İnşallah, Ramazan ayı ve Kadir gecesi bizlere şefaatçi olur. İnşallah, bu kutsal ayı bizlerden memnun olmuş olarak uğurluyoruzdur. İnşallah oruçlarımız, teravihlerimiz, fitre ve zekâtlarımız, yüce Rabbimizin huzurunda makbul, sahipleri de mesrur olur. İnşallah, Ramazan’da affedilen, bağışlanan ve ebedi saadete eren kulların zümresine iltihak edenlerden olmuşuzdur.
Oruçlarımızı elbette Allah’ın rızasını kazanmak için tuttuk. Bunun yanında da Cenab-ı Hak, biz kullarına çokça lütuf ve ihsanlarda bulundu. Birlik ve bütünlüğümüzün zirveye ulaşması, diğer insanların halleriyle hallenme, bazı kötü alışkanlıklarımızı terk etme, ihtiyaç sahiplerini görüp gözetme, huy ve davranışlarımızı olumlu yöne kanalize etme, vücudumuzu madden ve manen deşarj etme gibi pek çok güzellikler - iyilikler kazandık Ramazan sayesinde…
Cenab-ı Hak’tan, bizlere, Ramazan’dan sonra da bu güzellikleri devam ettirme alışkanlığı vermesini diliyorum. Temenni ediyorum ki, kazandığımız bu güzellikler geçici olmasın ve bizimle birlikte bir ömür devam etsin.
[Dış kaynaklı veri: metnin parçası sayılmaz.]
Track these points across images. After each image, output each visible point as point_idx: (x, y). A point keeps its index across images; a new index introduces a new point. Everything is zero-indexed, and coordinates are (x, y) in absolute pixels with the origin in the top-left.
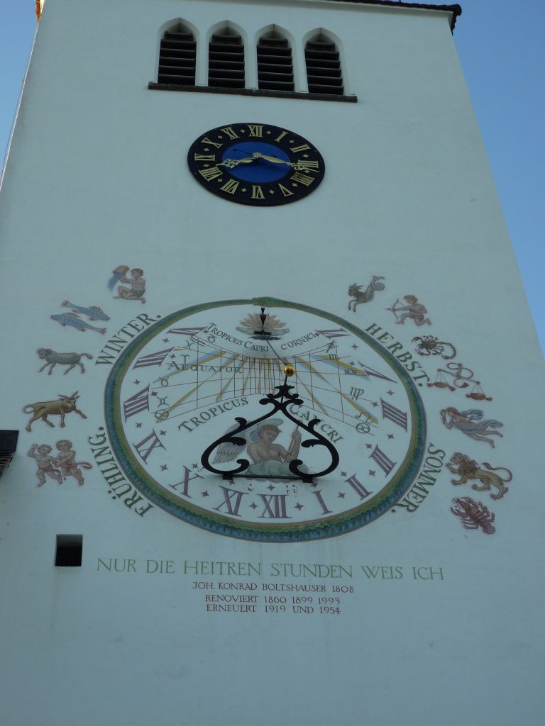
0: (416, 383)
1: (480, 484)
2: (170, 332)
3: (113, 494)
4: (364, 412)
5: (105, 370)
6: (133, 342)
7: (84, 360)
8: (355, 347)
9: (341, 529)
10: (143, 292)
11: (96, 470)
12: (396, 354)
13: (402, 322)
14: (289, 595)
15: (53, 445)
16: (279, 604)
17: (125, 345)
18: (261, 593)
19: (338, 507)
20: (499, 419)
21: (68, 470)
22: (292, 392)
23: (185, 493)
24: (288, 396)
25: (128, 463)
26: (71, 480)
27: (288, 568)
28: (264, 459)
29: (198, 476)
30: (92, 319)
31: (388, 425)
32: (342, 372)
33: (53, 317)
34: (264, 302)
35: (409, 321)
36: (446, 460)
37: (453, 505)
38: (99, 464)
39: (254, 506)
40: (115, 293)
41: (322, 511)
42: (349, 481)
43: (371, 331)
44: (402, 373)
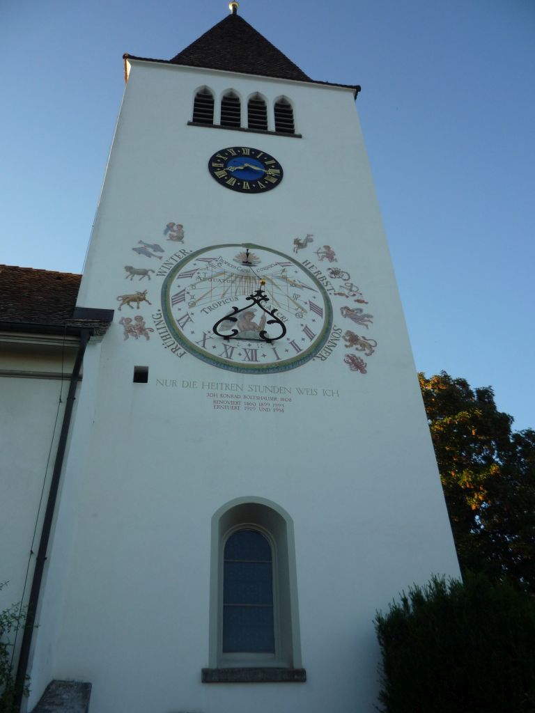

Ramazan Ayı ile yarın vedalaşıyoruz. Gelecek yıl tekrar, güzelliklerle dolu bu mübarek aya kavuşabilir miyiz bilmiyoruz. Geçen yıl, beraber oruçlarımızı tuttuğumuz ve iftarlarımızı beraber yaptığımız bazı sevdiklerimiz ve dostlarımız bu yıl aramızda olamadı. Gelecek yıla kadar kimlerin bu dünyadan, ebedi âleme yolcu olacağını ancak Allah biliyor. Onun için, henüz fırsat varken Oruç ve Ramazan sayesinde kazandığımız güzel alışkanlıklarımızı devam ettirelim.
Cenab-ı Hak’kın, Ramazan’da bizlere ikram ettiği; güzel ahlak, iyi huy, paylaşma, yardımlaşma, kaynaşma, kardeşlik, bağışlama, sabır, şükür, merhamet, sağlık, sıhhat gibi kazanımlarımızı bırakıp yeniden olumsuz hallerimize dönmek, Müslümana yakışmaz. İyilikleri bırakıp kötülüklere rücu etmek, güzellikleri terk edip çirkinliklere dönmek, sevaplar dururken günahlara dalmak mü’minin şiarı olamaz.
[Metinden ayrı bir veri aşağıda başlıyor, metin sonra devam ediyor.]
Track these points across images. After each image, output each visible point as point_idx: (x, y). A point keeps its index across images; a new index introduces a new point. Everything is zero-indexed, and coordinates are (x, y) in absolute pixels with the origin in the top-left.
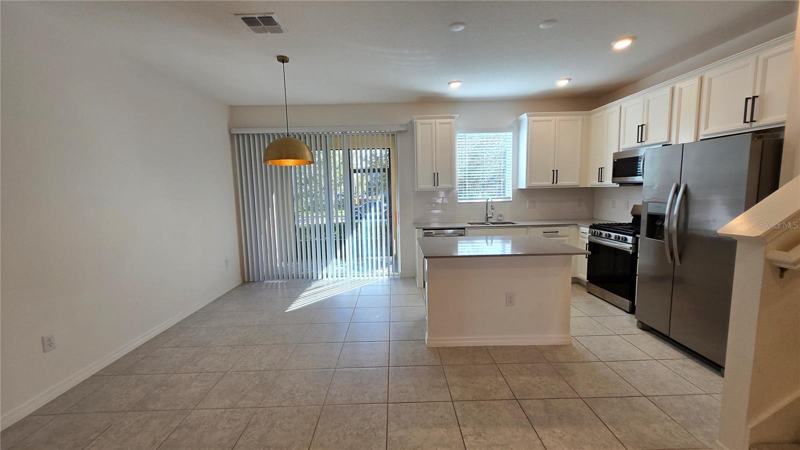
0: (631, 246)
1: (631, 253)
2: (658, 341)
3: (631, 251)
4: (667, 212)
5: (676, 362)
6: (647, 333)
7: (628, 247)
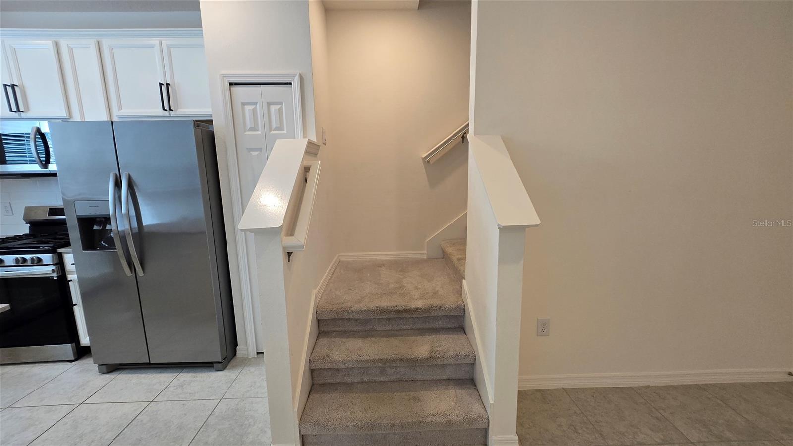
0: (53, 267)
1: (55, 278)
2: (136, 375)
3: (55, 276)
4: (111, 211)
5: (172, 388)
6: (119, 372)
7: (46, 269)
Yarın son iftarımızı yapacağız nasip olursa… Yani yarın arefe, Pazartesi günü bayram… Yarın Ramazan’a elveda deyip, ertesi gün de bayrama merhaba diyeceğiz.
Bu Bayram inananların bayramı... Güçlüklere sabredenlerin bayramı… Oruçlarını, bir ay boyunca her türlü zorluğa rağmen sadece Allah’ın emri olduğu için tutanların bayramı… Bezm-i Elest’te, Rab’lerine verdikleri sözü yerine getiren ve Ahde vefa gösterenlerin bayramı… Bir ay boyunca oruç sınavını başarıyla veren, tam bir ihlasla ve bütün samimiyetleri ile Yaratanın emrine boyun büken müminler, bayrama kavuşuyorlar. Oruç gibi bayram da, Allah’ın, inanan kullarına bir lütfu ve ikramı…
Bu arada arefe ile bayram gün ve gecelerinin faziletli olduğunu unutmayalım ve Gazne’deki, Filistin’deki kardeşlerimize dualarımızla destek olalım. Yarın devam edelim İnşallah.